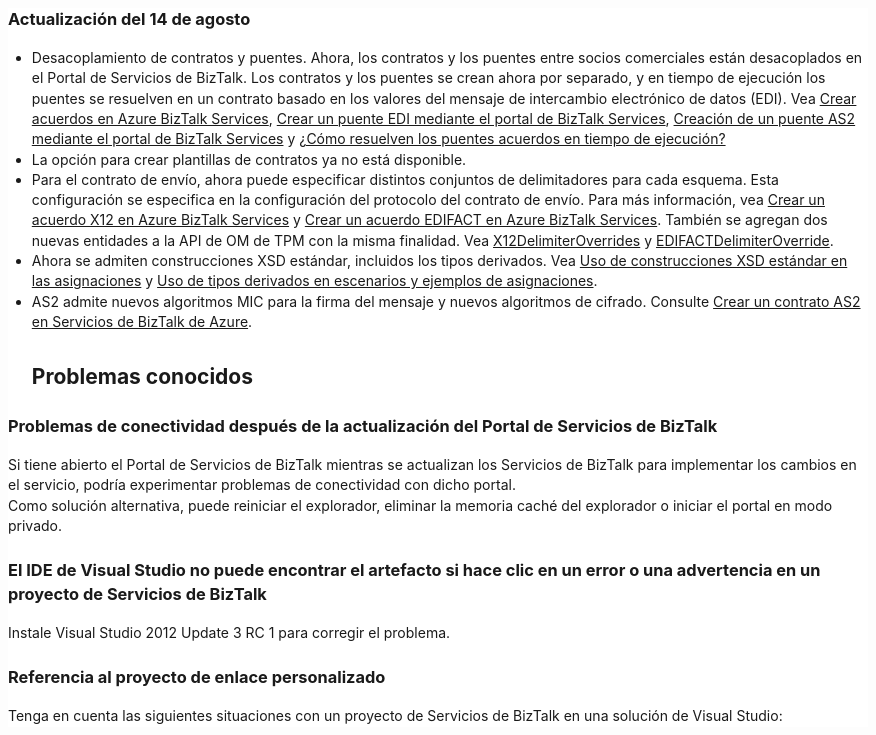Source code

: ### <a name="august-14-update"></a>Actualización del 14 de agosto
* Desacoplamiento de contratos y puentes. Ahora, los contratos y los puentes entre socios comerciales están desacoplados en el Portal de Servicios de BizTalk. Los contratos y los puentes se crean ahora por separado, y en tiempo de ejecución los puentes se resuelven en un contrato basado en los valores del mensaje de intercambio electrónico de datos (EDI). Vea [Crear acuerdos en Azure BizTalk Services](https://msdn.microsoft.com/library/azure/hh689908.aspx), [Crear un puente EDI mediante el portal de BizTalk Services](https://msdn.microsoft.com/library/azure/dn793986.aspx), [Creación de un puente AS2 mediante el portal de BizTalk Services](https://msdn.microsoft.com/library/azure/dn793993.aspx) y [¿Cómo resuelven los puentes acuerdos en tiempo de ejecución?](https://msdn.microsoft.com/library/azure/dn794001.aspx)  
* La opción para crear plantillas de contratos ya no está disponible.  
* Para el contrato de envío, ahora puede especificar distintos conjuntos de delimitadores para cada esquema. Esta configuración se especifica en la configuración del protocolo del contrato de envío. Para más información, vea [Crear un acuerdo X12 en Azure BizTalk Services](https://msdn.microsoft.com/library/azure/hh689847.aspx) y [Crear un acuerdo EDIFACT en Azure BizTalk Services](https://msdn.microsoft.com/library/azure/dn606267.aspx). También se agregan dos nuevas entidades a la API de OM de TPM con la misma finalidad. Vea [X12DelimiterOverrides](https://msdn.microsoft.com/library/azure/dn798749.aspx) y [EDIFACTDelimiterOverride](https://msdn.microsoft.com/library/azure/dn798748.aspx).  
* Ahora se admiten construcciones XSD estándar, incluidos los tipos derivados. Vea [Uso de construcciones XSD estándar en las asignaciones](https://msdn.microsoft.com/library/azure/dn793987.aspx) y [Uso de tipos derivados en escenarios y ejemplos de asignaciones](https://msdn.microsoft.com/library/azure/dn793997.aspx).  
* AS2 admite nuevos algoritmos MIC para la firma del mensaje y nuevos algoritmos de cifrado. Consulte [Crear un contrato AS2 en Servicios de BizTalk de Azure](https://msdn.microsoft.com/library/azure/hh689890.aspx).  
  ## <a name="know-issues"></a>Problemas conocidos

### <a name="connectivity-issues-after-biztalk-services-portal-update"></a>Problemas de conectividad después de la actualización del Portal de Servicios de BizTalk
  Si tiene abierto el Portal de Servicios de BizTalk mientras se actualizan los Servicios de BizTalk para implementar los cambios en el servicio, podría experimentar problemas de conectividad con dicho portal.  
  Como solución alternativa, puede reiniciar el explorador, eliminar la memoria caché del explorador o iniciar el portal en modo privado.  

### <a name="visual-studio-ide-cannot-locate-the-artifact-if-you-click-an-error-or-warning-in-a-biztalk-services-project"></a>El IDE de Visual Studio no puede encontrar el artefacto si hace clic en un error o una advertencia en un proyecto de Servicios de BizTalk
Instale Visual Studio 2012 Update 3 RC 1 para corregir el problema.  

### <a name="custom-binding-project-reference"></a>Referencia al proyecto de enlace personalizado
Tenga en cuenta las siguientes situaciones con un proyecto de Servicios de BizTalk en una solución de Visual Studio:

Aim of the exercise = Using the entries above, say how many lines include the word "issues", with no other output.

The completed task = 2